Centrale destro Andreolli, uno che entra ed esce dai club che contano (Inter, Roma, Siviglia, ancora Inter) da quest’anno al Cagliari di Lopez. Che non è esattamente il Cagliari di Gigi Riva. Centrale ed esterno sinistro due genoani naopoletani: Bocchetti e Criscito. Mezza serie A se li contende ma patron Preziosi batte cassa. Questi due sono gli eredi dei fratelli Cannavaro, mica pizza e fichi. Alla fine approdano in Russia, Criscito allo Zenit e Bocchetti prima al Rubin Kazan e poi allo Spartak Mosca, con tanto di parentesi breve e sfortunata in casa Milan. Laggiù pagano bene, a quanto pare. E così entrambi scompaiono dai radar come il sottomarino Ottobre Rosso.
Cigarini come Pirlo
A centrocampo c’è innanzitutto Marchisio, una bandiera della Juventus. Intendiamoci: qui c’è poco di che scherzare perché sono stati gli infortuni a pregiudicare un cammino che per capacità tecniche avrebbe senza dubbio meritato. Speriamo possa tornare ai suoi livelli e riprendersi la Nazionale. Noi per primi ne abbiamo bisogno. Il regista è Cigarini, promessa dell’Atalanta. Le cronache del tempo lo disegnano come l’erede di Pirlo. A Napoli avrà l’occasione della vita l’anno successivo. Non saprà coglierla e finirà per sempre relegato nell’alveo delle squadre di seconda fascia. Esterno di sinistra De Ceglie, promessa juventina, fluidificante con gli occhi di ghiacchio come fu il «fidanzato d’Italia» Antonio Cabrini. Al contrario di quest’ultimo, con la maglia bianconera ha sempre fatto fatica a trovare spazi, ci ha provato all’estero (Olympique Marsiglia) ma senza esiti. Oggi è svincolato.
Il fenomeno Balotelli
Veniamo all’attacco. Il fantasista si chiama Sebastian Giovinco, promessa juventina. In prestito all’Empoli è un fenomeno, con la maglia bianconera no. Braccino corto? Può essere. Oggi ha 30 anni e da due sverna nel Toronto. Dove l’inverno è lungo e rigido. C’era una volta la formica atomica. La seconda punta è Acquafresca, all’epoca al Cagliari. In carriera, quando dalle squadre di seconda fascia è passato a quelle di fascia intermedia, non è stato fortunatissimo e la sua carriera si è avvitata. Per rintracciarlo vi tocca sconfinare nella Svizzera francese, fino a Sion. E veniamo al centravanti.

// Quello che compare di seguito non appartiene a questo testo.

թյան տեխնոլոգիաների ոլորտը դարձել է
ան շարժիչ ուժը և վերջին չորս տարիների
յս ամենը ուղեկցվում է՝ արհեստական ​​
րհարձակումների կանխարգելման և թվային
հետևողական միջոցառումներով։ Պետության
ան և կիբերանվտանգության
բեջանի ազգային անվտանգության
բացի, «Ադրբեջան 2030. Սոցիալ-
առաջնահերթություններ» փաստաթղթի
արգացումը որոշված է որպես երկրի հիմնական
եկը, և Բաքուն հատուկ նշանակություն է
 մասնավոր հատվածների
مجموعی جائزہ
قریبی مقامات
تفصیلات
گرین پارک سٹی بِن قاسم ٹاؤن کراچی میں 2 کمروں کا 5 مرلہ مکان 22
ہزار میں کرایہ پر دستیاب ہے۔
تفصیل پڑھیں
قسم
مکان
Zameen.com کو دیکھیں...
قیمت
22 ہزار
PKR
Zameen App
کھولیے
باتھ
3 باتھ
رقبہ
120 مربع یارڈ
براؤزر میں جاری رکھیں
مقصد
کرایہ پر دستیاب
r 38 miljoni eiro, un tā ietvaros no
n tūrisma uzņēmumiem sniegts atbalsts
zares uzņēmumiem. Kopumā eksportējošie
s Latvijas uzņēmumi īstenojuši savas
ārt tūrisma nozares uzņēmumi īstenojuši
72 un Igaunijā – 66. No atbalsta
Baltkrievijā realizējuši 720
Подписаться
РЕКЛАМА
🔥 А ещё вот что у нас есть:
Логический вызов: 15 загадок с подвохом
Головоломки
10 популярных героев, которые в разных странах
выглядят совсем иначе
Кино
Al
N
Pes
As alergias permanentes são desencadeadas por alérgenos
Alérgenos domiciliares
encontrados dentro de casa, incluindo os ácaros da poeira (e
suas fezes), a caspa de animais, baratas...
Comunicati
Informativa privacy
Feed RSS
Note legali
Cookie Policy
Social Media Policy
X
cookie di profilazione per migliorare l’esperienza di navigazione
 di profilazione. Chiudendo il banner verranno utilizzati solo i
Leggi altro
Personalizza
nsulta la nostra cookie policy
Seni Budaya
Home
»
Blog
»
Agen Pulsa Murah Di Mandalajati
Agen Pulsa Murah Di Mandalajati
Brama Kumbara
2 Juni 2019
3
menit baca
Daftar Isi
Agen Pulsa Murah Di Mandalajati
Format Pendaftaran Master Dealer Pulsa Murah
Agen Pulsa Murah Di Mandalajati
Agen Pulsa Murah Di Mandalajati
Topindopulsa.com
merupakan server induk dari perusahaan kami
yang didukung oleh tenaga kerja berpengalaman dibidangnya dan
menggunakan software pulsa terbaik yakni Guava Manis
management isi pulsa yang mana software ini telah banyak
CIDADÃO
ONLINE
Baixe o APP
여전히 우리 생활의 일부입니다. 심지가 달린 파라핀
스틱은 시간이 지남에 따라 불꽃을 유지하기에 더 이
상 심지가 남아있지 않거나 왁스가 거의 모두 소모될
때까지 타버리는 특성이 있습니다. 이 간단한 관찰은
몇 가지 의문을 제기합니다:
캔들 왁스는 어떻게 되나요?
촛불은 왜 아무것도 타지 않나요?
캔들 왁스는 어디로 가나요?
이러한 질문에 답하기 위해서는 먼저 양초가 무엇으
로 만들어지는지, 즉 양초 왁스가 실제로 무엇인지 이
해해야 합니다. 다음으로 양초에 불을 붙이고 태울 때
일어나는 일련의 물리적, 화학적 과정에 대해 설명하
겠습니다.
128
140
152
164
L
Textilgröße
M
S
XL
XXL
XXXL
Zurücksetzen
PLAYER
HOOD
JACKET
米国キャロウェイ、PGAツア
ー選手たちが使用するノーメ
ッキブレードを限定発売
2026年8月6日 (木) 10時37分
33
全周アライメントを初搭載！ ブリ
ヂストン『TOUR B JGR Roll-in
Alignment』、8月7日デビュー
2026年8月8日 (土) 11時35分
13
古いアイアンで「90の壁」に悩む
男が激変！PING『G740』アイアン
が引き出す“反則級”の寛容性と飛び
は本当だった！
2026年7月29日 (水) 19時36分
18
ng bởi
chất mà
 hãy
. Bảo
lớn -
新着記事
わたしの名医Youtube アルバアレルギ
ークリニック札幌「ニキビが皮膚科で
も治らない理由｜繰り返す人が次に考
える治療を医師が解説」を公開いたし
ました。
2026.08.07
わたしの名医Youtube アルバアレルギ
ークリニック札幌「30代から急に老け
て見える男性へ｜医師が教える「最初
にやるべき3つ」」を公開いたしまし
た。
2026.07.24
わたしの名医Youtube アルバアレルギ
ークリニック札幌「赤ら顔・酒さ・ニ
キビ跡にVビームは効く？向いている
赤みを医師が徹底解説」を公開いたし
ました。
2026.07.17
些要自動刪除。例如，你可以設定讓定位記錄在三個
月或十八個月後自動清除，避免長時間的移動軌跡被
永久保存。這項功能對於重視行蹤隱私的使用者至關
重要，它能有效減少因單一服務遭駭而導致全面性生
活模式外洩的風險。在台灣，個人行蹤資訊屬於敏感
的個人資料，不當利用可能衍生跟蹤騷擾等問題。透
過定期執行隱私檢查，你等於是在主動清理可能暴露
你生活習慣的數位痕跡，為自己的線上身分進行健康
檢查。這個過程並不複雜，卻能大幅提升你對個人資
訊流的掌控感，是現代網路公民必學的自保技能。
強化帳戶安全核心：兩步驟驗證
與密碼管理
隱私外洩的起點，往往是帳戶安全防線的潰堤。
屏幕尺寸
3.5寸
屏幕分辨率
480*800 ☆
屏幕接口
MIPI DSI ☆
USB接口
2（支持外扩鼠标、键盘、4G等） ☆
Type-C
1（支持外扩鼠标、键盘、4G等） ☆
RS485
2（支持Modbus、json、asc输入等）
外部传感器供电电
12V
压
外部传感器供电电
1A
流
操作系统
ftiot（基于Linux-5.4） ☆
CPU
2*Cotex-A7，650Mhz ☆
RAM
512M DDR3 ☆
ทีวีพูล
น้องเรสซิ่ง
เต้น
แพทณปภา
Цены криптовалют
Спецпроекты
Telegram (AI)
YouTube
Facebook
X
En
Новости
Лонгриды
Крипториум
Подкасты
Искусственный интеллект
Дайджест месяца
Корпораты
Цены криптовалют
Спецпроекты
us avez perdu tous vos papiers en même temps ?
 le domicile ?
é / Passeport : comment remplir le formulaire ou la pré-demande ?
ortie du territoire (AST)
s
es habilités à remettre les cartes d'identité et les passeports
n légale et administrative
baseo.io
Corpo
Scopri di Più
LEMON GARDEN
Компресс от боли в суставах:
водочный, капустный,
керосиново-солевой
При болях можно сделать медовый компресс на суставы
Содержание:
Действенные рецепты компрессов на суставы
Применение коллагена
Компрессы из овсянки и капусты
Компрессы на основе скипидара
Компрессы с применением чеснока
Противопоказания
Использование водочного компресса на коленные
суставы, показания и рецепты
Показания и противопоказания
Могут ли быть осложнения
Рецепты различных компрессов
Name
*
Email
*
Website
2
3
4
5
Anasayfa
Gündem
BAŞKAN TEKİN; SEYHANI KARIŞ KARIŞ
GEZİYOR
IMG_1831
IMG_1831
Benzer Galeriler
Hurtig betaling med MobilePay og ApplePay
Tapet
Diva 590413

Nel suo ruolo era destinato a diventare uno dei cinque più forti al mondo. Di occasioni ne ha avute a ripetizione: partiva bene (all’Inter, al Manchester City, al Milan, al Liverpool, in Nazionale), correva veloce e finiva fatalmente per schiantarsi contro i suoi limiti caratteriali. La sua biografia, per quanto ancora breve, suona un po’ come un poema epico cavalleresco: Le donne, i cavalier, l’arme, gli amori. Adesso si gode il sole di Nizza ma tutto sommato ha ancora 27 anni. Recuperabile? Il pronostico è impossibile quanto le sue pettinature. Si chiama Mario Balotelli ed è senza dubbio il leader della Nazionale della generazione perduta. Ci manca molto. Nel senso che ci manca il giocatore che sarebbe potuto diventare. Il fuoriclasse che lascia il segno a Russia 2018. Mondiale che invece - noi come lui - vedremo da casa. Lui, al contrario nostro, a strapiombo sul mare.